▸ **THE PROBLEM**:
The answer should be a faithful retyping of the records that follow, pictures excluded.

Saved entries
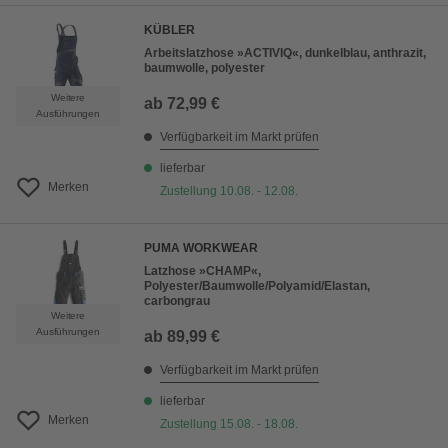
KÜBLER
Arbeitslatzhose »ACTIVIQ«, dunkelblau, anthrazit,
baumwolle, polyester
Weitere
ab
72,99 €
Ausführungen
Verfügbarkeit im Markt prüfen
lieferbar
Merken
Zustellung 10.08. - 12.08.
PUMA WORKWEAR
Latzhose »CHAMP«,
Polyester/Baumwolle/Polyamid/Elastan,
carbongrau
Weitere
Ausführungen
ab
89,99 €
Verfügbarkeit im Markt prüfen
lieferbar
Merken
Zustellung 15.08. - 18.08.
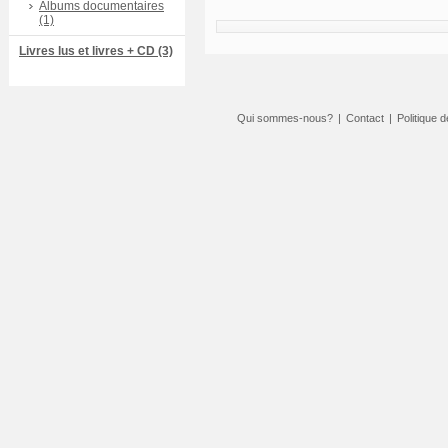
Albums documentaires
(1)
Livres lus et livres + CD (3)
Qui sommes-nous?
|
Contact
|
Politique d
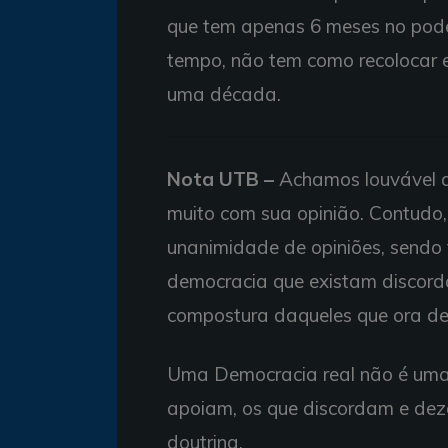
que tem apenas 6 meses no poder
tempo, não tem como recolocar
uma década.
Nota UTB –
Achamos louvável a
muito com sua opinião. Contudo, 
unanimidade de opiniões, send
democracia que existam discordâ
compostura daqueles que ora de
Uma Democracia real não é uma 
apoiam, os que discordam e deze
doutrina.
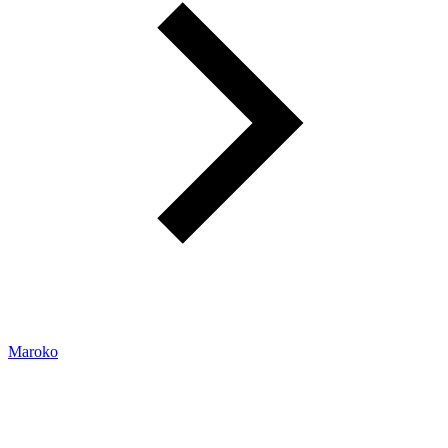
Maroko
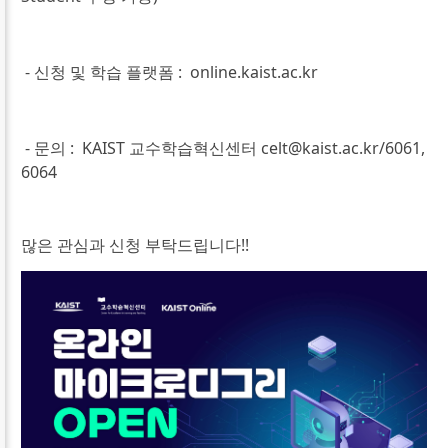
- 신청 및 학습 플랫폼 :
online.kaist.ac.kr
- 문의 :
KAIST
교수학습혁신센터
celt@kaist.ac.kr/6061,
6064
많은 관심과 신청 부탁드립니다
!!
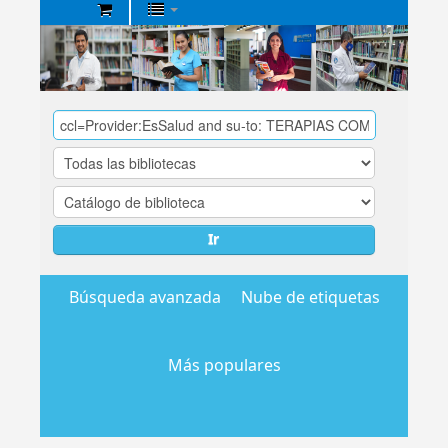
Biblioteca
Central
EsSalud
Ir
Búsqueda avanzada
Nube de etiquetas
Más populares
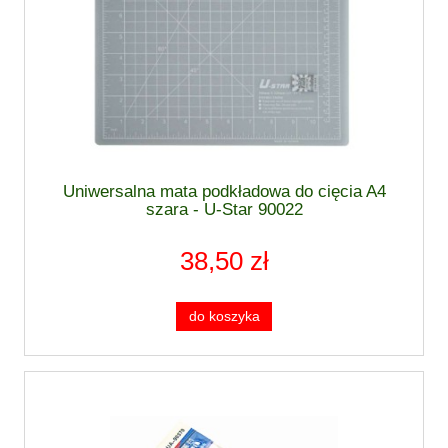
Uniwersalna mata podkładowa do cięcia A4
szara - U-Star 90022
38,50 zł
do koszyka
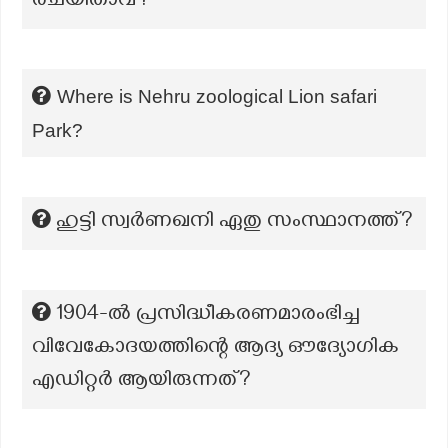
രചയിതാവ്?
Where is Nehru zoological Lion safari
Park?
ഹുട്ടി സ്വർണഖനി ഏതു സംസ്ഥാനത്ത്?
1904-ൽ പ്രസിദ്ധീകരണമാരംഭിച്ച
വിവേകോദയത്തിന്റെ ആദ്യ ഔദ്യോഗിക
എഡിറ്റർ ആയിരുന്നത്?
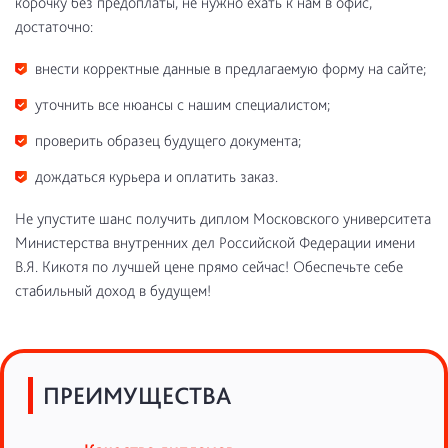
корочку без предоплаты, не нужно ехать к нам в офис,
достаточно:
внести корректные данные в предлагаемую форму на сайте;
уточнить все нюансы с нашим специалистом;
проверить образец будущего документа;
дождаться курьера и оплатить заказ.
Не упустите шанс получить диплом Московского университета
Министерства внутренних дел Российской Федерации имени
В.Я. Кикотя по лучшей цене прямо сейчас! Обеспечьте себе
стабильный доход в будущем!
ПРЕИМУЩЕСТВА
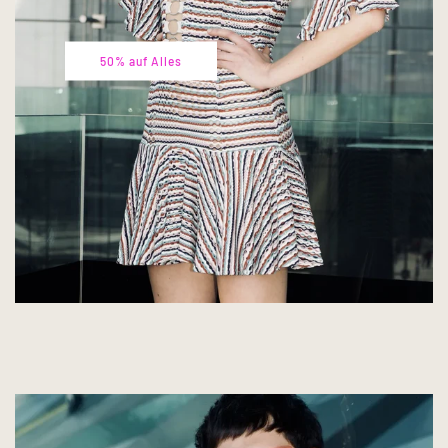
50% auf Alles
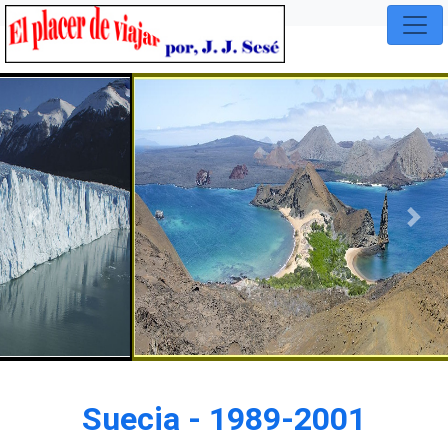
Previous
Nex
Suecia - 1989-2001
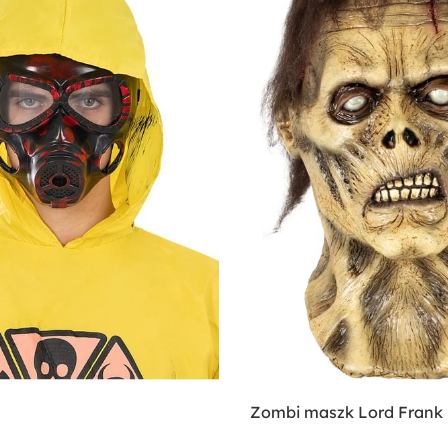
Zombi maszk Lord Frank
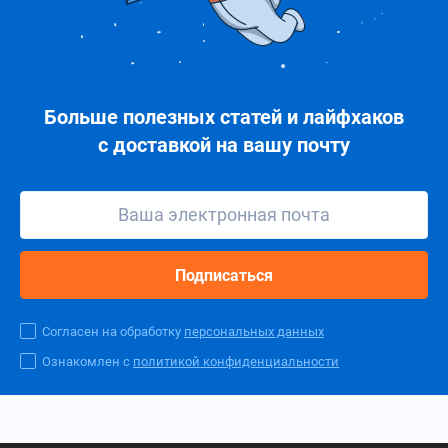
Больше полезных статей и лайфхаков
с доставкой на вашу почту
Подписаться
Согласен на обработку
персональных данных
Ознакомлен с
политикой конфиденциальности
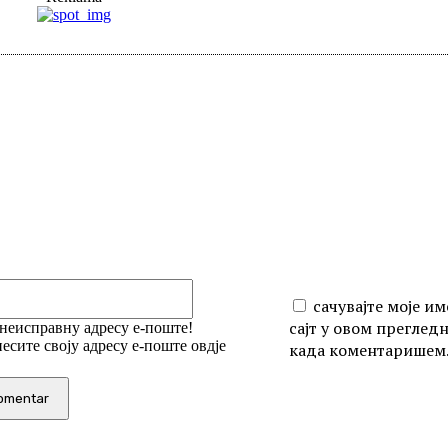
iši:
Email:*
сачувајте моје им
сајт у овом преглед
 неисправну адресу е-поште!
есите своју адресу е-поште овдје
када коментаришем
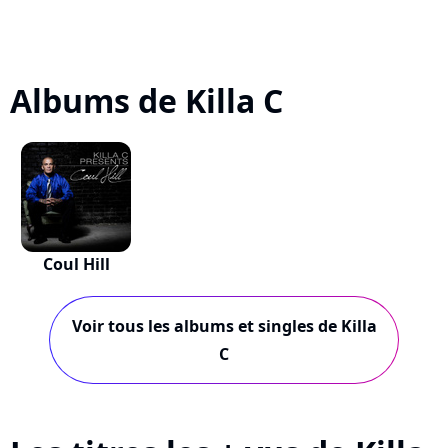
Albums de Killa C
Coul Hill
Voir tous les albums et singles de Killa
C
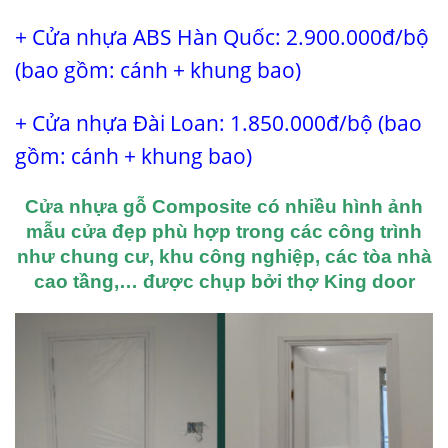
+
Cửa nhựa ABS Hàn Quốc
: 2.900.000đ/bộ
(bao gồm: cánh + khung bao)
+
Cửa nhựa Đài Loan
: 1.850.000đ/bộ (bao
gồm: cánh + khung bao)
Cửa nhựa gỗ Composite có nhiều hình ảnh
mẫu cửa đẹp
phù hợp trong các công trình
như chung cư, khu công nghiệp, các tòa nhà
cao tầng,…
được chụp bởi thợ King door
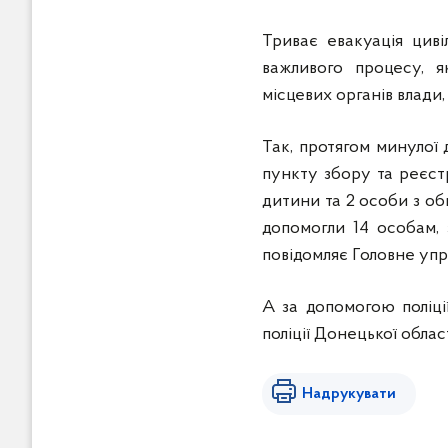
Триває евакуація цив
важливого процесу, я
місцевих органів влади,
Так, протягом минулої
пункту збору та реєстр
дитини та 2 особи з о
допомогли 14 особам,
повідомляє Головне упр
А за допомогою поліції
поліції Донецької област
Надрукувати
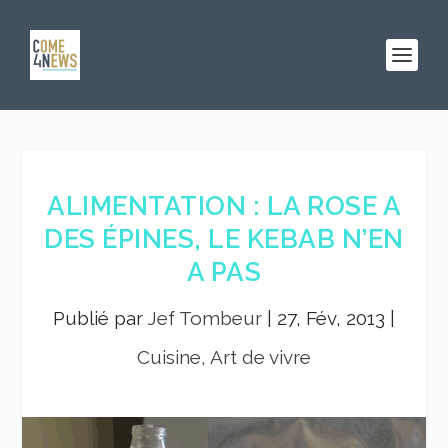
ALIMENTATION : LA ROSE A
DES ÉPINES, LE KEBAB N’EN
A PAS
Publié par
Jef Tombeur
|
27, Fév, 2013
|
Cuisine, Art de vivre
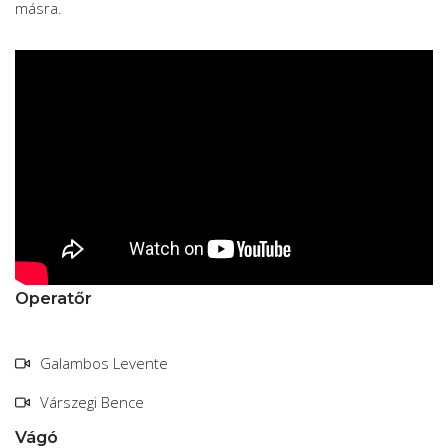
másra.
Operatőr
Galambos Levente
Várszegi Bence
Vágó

▸ **RESPONSE BELOW**:
KÜBLER
Arbeitslatzhose »ACTIVIQ«, dunkelblau, anthrazit,
baumwolle, polyester
Weitere
ab
72,99 €
Ausführungen
Verfügbarkeit im Markt prüfen
lieferbar
Merken
Zustellung 10.08. - 12.08.
PUMA WORKWEAR
Latzhose »CHAMP«,
Polyester/Baumwolle/Polyamid/Elastan,
carbongrau
Weitere
Ausführungen
ab
89,99 €
Verfügbarkeit im Markt prüfen
lieferbar
Merken
Zustellung 15.08. - 18.08.
Albums documentaires
(1)
Livres lus et livres + CD (3)
Qui sommes-nous?
|
Contact
|
Politique d
que tem apenas 6 meses no poder
tempo, não tem como recolocar
uma década.
Nota UTB –
Achamos louvável a
muito com sua opinião. Contudo, 
unanimidade de opiniões, send
democracia que existam discordâ
compostura daqueles que ora de
Uma Democracia real não é uma 
apoiam, os que discordam e deze
doutrina.
Maroko
- 신청 및 학습 플랫폼 :
online.kaist.ac.kr
- 문의 :
KAIST
교수학습혁신센터
celt@kaist.ac.kr/6061,
6064
많은 관심과 신청 부탁드립니다
!!
Biblioteca
Central
EsSalud
Ir
Búsqueda avanzada
Nube de etiquetas
Más populares
Uniwersalna mata podkładowa do cięcia A4
szara - U-Star 90022
38,50 zł
do koszyka
രചയിതാവ്?
Where is Nehru zoological Lion safari
Park?
ഹുട്ടി സ്വർണഖനി ഏതു സംസ്ഥാനത്ത്?
1904-ൽ പ്രസിദ്ധീകരണമാരംഭിച്ച
വിവേകോദയത്തിന്റെ ആദ്യ ഔദ്യോഗിക
എഡിറ്റർ ആയിരുന്നത്?
корочку без предоплаты, не нужно ехать к нам в офис,
достаточно:
внести корректные данные в предлагаемую форму на сайте;
уточнить все нюансы с нашим специалистом;
проверить образец будущего документа;
дождаться курьера и оплатить заказ.
Не упустите шанс получить диплом Московского университета
Министерства внутренних дел Российской Федерации имени
В.Я. Кикотя по лучшей цене прямо сейчас! Обеспечьте себе
стабильный доход в будущем!
ПРЕИМУЩЕСТВА
50% auf Alles
Previous
Nex
Suecia - 1989-2001
Zombi maszk Lord Frank
Больше полезных статей и лайфхаков
с доставкой на вашу почту
Подписаться
Согласен на обработку
персональных данных
Ознакомлен с
политикой конфиденциальности
iši:
Email:*
сачувајте моје им
сајт у овом преглед
 неисправну адресу е-поште!
есите своју адресу е-поште овдје
када коментаришем
Albums de Killa C
Coul Hill
Voir tous les albums et singles de Killa
C
+
Cửa nhựa ABS Hàn Quốc
: 2.900.000đ/bộ
(bao gồm: cánh + khung bao)
+
Cửa nhựa Đài Loan
: 1.850.000đ/bộ (bao
gồm: cánh + khung bao)
Cửa nhựa gỗ Composite có nhiều hình ảnh
mẫu cửa đẹp
phù hợp trong các công trình
như chung cư, khu công nghiệp, các tòa nhà
cao tầng,…
được chụp bởi thợ King door
Триває евакуація цив
важливого процесу, я
місцевих органів влади,
Так, протягом минулої
пункту збору та реєстр
дитини та 2 особи з о
допомогли 14 особам,
повідомляє Головне упр
А за допомогою поліції
поліції Донецької област
Надрукувати
ALIMENTATION : LA ROSE A
DES ÉPINES, LE KEBAB N’EN
A PAS
Publié par
Jef Tombeur
|
27, Fév, 2013
|
Cuisine, Art de vivre
másra.
Operatőr
Galambos Levente
Várszegi Bence
Vágó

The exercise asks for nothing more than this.